### Requirements
Lay out every line from the one containing "genus: Sphaerodactylus" through the last of the rows as a Markdown table. Use the columns Index and Entry, number each line in sequence, and omit blank lines.

### Data rows
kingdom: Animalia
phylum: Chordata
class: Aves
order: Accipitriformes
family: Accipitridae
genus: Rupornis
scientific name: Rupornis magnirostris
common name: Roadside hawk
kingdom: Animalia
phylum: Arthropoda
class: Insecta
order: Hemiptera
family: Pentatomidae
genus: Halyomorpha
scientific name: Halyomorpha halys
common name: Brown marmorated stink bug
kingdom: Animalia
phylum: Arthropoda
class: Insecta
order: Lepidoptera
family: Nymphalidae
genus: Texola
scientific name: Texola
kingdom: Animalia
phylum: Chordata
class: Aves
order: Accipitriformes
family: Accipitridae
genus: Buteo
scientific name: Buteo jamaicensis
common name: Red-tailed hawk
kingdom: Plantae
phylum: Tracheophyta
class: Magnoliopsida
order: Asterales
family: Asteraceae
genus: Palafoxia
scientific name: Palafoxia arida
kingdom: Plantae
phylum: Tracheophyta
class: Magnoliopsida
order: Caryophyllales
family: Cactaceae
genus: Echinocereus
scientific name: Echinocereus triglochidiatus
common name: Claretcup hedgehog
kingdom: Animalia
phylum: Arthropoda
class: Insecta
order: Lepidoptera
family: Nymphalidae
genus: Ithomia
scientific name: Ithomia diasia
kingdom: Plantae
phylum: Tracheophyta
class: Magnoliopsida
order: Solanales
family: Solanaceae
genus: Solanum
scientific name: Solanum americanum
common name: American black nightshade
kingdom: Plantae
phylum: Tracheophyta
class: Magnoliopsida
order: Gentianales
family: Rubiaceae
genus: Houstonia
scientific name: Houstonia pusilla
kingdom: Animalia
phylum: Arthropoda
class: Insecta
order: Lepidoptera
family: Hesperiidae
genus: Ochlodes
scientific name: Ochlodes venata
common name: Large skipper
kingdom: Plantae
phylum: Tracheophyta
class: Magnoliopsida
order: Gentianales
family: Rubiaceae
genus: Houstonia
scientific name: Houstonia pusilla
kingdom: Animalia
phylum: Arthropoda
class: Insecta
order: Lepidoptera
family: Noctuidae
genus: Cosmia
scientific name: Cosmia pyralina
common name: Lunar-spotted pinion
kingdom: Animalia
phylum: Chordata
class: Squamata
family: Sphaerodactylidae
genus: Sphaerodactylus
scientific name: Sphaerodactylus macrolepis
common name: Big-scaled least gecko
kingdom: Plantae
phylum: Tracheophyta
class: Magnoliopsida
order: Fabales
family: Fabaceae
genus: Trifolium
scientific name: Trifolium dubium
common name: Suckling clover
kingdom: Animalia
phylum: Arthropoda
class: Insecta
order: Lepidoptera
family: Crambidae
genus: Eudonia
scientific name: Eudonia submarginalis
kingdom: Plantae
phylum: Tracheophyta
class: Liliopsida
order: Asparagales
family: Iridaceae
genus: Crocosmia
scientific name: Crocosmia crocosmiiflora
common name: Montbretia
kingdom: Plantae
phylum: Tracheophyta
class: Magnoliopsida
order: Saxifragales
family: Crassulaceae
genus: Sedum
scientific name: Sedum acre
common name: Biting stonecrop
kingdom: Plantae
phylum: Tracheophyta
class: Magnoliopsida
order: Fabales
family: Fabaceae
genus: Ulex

### Finished answer
| Index | Entry |
|---|---|
| 1 | genus: Sphaerodactylus |
| 2 | scientific name: Sphaerodactylus macrolepis |
| 3 | common name: Big-scaled least gecko |
| 4 | kingdom: Plantae |
| 5 | phylum: Tracheophyta |
| 6 | class: Magnoliopsida |
| 7 | order: Fabales |
| 8 | family: Fabaceae |
| 9 | genus: Trifolium |
| 10 | scientific name: Trifolium dubium |
| 11 | common name: Suckling clover |
| 12 | kingdom: Animalia |
| 13 | phylum: Arthropoda |
| 14 | class: Insecta |
| 15 | order: Lepidoptera |
| 16 | family: Crambidae |
| 17 | genus: Eudonia |
| 18 | scientific name: Eudonia submarginalis |
| 19 | kingdom: Plantae |
| 20 | phylum: Tracheophyta |
| 21 | class: Liliopsida |
| 22 | order: Asparagales |
| 23 | family: Iridaceae |
| 24 | genus: Crocosmia |
| 25 | scientific name: Crocosmia crocosmiiflora |
| 26 | common name: Montbretia |
| 27 | kingdom: Plantae |
| 28 | phylum: Tracheophyta |
| 29 | class: Magnoliopsida |
| 30 | order: Saxifragales |
| 31 | family: Crassulaceae |
| 32 | genus: Sedum |
| 33 | scientific name: Sedum acre |
| 34 | common name: Biting stonecrop |
| 35 | kingdom: Plantae |
| 36 | phylum: Tracheophyta |
| 37 | class: Magnoliopsida |
| 38 | order: Fabales |
| 39 | family: Fabaceae |
| 40 | genus: Ulex |